For Kountouri “Art will always demand a physical experience.” She is confident artists will be resourceful and continue to “remain resilient and imagine a future where culture moves beyond the digital to where it belongs; amongst us.”  

Vitsou agrees that digital exhibitions have been necessary, and there have been some successes, yet “we all miss seeing each other and seeing art. Digitization democratizes the art world, but also contributes to an oversaturation of digital content.” She adds that they don’t always translate to purchases. “Experiencing art in person is a visceral experience.”

It was going to be a big year for Athens, marking the 200th anniversary of the Greek War of Independence. Yet celebrations have had to be light-footed, with many events postponed due to Covid-19. Kouvali predicts a kind of Eskimo’s “Arctic holiday,” with exhibitions and events pushed into the summer months. That was the case last year when the Gagosian postponed its Athens gallery opening, and Jeff Koons’ exhibition at the DESTE Foundation on Hydra was delayed to next summer. 

Artist Alexandros Tzannis made time to speak between a meeting and a bus ride to his studio. He described his recent work as focused on Athens because cities have a powerful culminating force that can act as “arrows for civilization.”

 

Cities are in an existential crisis. Even before the pandemic, New York and London had started to reverse decades-old growth in population for the first time since the ’70s and ’80s, respectively. The same qualities that have made cities hothouses for creativity and commerce have made them epicenters for the pandemic. 

For Tzannis, the upside of more time in the studio and enforced stillness is that it has allowed him to have a sense of place and dive deeper into his work, including his archive of photographs. “We have time to sit with ourselves with no distractions.”

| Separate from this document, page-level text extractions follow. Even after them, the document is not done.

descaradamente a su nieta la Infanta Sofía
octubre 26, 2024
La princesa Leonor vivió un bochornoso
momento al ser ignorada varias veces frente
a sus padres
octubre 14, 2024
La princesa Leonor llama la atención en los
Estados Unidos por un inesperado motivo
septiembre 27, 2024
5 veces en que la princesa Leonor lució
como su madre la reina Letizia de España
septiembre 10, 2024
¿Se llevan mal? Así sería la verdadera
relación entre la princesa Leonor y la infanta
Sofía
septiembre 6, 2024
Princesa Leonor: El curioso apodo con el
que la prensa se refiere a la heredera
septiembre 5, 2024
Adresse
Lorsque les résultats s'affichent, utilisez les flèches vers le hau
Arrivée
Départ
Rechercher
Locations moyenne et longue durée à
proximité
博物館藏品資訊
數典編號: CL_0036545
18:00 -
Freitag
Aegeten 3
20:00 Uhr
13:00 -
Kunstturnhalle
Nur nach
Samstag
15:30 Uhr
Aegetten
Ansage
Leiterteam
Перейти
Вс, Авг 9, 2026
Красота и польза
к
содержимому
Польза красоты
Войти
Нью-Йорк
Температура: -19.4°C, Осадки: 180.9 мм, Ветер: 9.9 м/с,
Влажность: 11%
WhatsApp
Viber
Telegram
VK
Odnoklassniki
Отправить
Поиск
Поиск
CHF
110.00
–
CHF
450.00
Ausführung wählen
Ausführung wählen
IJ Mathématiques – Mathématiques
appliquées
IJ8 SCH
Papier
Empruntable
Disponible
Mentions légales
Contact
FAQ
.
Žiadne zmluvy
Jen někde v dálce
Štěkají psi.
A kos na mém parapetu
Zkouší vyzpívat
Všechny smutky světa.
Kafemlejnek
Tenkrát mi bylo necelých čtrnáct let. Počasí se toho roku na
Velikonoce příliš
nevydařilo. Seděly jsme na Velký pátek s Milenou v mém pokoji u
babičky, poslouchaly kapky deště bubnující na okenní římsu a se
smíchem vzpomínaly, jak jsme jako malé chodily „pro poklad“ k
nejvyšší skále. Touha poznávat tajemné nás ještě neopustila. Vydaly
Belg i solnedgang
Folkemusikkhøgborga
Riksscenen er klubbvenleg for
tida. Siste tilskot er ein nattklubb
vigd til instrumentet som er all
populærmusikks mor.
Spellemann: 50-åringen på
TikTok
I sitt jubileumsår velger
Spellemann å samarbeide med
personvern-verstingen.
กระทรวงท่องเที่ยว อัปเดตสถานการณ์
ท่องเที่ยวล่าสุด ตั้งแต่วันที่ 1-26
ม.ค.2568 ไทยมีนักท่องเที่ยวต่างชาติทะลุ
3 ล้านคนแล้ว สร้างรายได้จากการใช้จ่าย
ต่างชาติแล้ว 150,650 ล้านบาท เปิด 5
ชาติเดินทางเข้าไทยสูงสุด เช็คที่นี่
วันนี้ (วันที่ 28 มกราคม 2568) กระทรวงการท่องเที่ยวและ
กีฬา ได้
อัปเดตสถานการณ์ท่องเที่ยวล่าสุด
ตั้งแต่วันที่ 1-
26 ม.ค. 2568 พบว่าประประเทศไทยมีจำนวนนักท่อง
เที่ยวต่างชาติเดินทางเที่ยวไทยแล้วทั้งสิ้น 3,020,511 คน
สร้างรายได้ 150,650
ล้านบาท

Despite, or maybe because of the isolation, this time may prove to be transformative for artists’ work. Tzannis is confident that art in Athens will continue to grow, tapping into the grit and self-determination developed during the hardship of the economic crisis.

We are not just waiting for outside forces. Artists are carving out their own spaces. And that has continued.”

Before returning to Athens in 2018 from Istanbul, where Kouvali had launched Rodeo in 2007, she was pleasantly surprised to find a community of likeminded artists and curators in Athens.

“A lot of us have invested in ourselves being back here working together. It feels like there is hope. We can invest in collaboration and partnership and build community and cultivate work.” It seems the pandemic has shown artists how to further support each other with initiatives like the “Artist Support Pledge.” 

 

The pandemic has shown Athens’ artists that they need a more robust infrastructure and support to ensure they continue to work in the city. Kouvali describes Greece as a country of extremes with the self-driven determination of a country made up of islands. Using the island metaphor, such self-driven qualities “don’t necessarily know how to work together. Yet Covid has helped people come together and network.” 

When our conversation turns to her upcoming exhibition taking place in two galleries simultaneously with one-on-one presentations to patrons rather than online (“I am a bit of a dinosaur,”) the enthusiasm enlivens her voice. “It hasn’t been easy, and I am responsible for thirty people’s professional lives. But we came together as likeminded people and created work that is inspiring and unexpected.”

Yet when she describes the nuances of the work of 69-year-old painter Apostolos Giorgio “You have inspired people, and they look inward and do amazing things,” it’s clear Kouvali is precisely where she needs to be.